Fork me on GitHub
#etaoin
<
2023-11-08
>
Adham Omran11:11:54

Hey, I'm using etaoin to do some scraping, is there any way that I can get the text of a the tooltip caused by an active element? Such as the attached media where I want "Tuesday, November 7, 2023 at 7:19 PM" I tried to use OCR but the screenshot quality from etaoin is too low and I haven't found a way to zoom in the view. Any help with either approaches?

lread12:11:52

Hi @U03QTHYKXK7 do you have an example public web page? What web browser are you using?

Adham Omran12:11:45

Yes this https://www.facebook.com/Cognitect/posts/pfbid0oWQuewGELmYMLiVELC6e93iyfZZcwHYT3xVSeLwRX7j24WNPi9VfGkJ4HjgpbtMUl shows it.
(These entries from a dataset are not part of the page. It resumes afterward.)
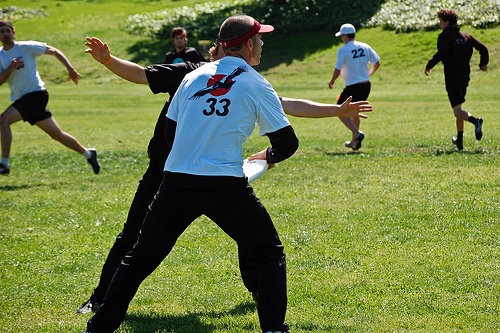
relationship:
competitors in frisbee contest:
[1, 8, 474, 167] [236, 149, 266, 179]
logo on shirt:
[191, 69, 252, 103] [167, 56, 284, 179]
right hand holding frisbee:
[251, 145, 281, 165] [235, 149, 274, 186]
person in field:
[323, 17, 380, 152] [10, 4, 482, 318]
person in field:
[5, 8, 83, 198] [10, 4, 482, 318]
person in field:
[424, 1, 490, 153] [10, 4, 482, 318]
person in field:
[153, 23, 217, 161] [10, 4, 482, 318]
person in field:
[174, 16, 299, 314] [10, 4, 482, 318]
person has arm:
[83, 18, 374, 322] [81, 31, 149, 88]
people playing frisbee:
[1, 8, 474, 167] [235, 149, 274, 186]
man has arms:
[83, 18, 374, 322] [87, 37, 370, 131]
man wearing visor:
[174, 16, 299, 314] [217, 21, 278, 45]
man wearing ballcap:
[323, 17, 380, 152] [334, 22, 356, 37]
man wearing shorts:
[5, 8, 83, 198] [11, 90, 61, 123]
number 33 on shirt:
[199, 92, 230, 120] [167, 56, 284, 179]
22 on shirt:
[349, 42, 366, 59] [329, 41, 380, 89]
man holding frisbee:
[174, 16, 299, 314] [235, 149, 274, 186]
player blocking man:
[83, 18, 374, 322] [174, 16, 299, 314]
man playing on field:
[424, 1, 490, 153] [10, 4, 482, 318]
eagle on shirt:
[191, 69, 252, 103] [167, 56, 284, 179]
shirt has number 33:
[167, 56, 284, 179] [199, 92, 230, 120]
By hovering over "July 17, 2018" by mouse or getting there by invoking

(e/fill-active driver
               (k/chord k/tab))
until you get there

lread12:11:57

Oh, I don't have a Facebook account and have no plans to ever have one. Would you happen to have another example?

Adham Omran12:11:35

This shouldn't require a Facebook account, I can open it with Etaoin and clear the login prompt, let me supply a minimal example

lread12:11:06

Oh ya, ok, I see

lread12:11:27

I'm still sipping my first coffee of the day, will take a peek sometime soon.

Adham Omran12:11:13

(def driver (e/firefox))
(e/go driver "")
;; Remove the login prompt
(e/click driver
         [{:css ".xc9qbxq > i:nth-child(1)"}])
;; Tab to the date
(repeatedly 8
              (fn []
                (e/fill-active driver
                               (k/chord k/tab))))

Adham Omran12:11:46

@UE21H2HHD I'm sipping my second coffee so all good, thanks!

Adham Omran13:11:46

Slack has something similar, when I inspect element I find a data-ts attribute with a unix timestamp as its value but I am unable to find a similar thing in the FB one. They also both show an event button in the Firefox Inspector.

lread13:11:52

@U03QTHYKXK7, it is a bit tricky because the DOM is manipulated on hover. I fiddled with the browser inspector and saw the parent element dynamically gets an aria-describedy attribute on link hover, this, in turn, seems to point to an element that has the full date text. Here's what I tacked onto the end of your example above:

(let [parent-el (e/query driver :active "..")
      describe-elem-id (e/get-element-attr-el driver parent-el "aria-describedby") ]
  (e/get-element-text driver {:id describe-elem-id}))
;; => "Tuesday, July 17, 2018 at 10:47 AM"
Does that work for you?

lread13:11:48

To note: this seems to be returning the full date in the local time zone.

Adham Omran14:11:01

Yes this works for me! Didn't think to monitor the DOM as I hover over it, I'll try to learn to do this and add it to my toolbelt, thank you for your time and help No worries about the local time zone that can be fixed after parsing, the big thing is learn here is to work with a dynamic DOM I have one question, what does the syntax ".." mean here? Is it a sort of catch-all classes?

lread14:11:54

It means parent. So (e/query driver :active "..") asks for the parent element of the current active element.

Adham Omran14:11:46

I see and I did some googling and this looks it comes form an https://stackoverflow.com/questions/28237694/xpath-get-parent-node-from-child-nodesyntax, am I correct?

lread14:11:45

Yep, the .. is an XPath thing.

Adham Omran14:11:13

Understood, I need to sit down for these details soon since I'll be working more with Etaoin, my approach at the moment is Ctrl-F through the -amazingly well written- guide, thank you again this clears all my questions

lread14:11:54

Glad to be of help! Drop by anytime if you get stuck again.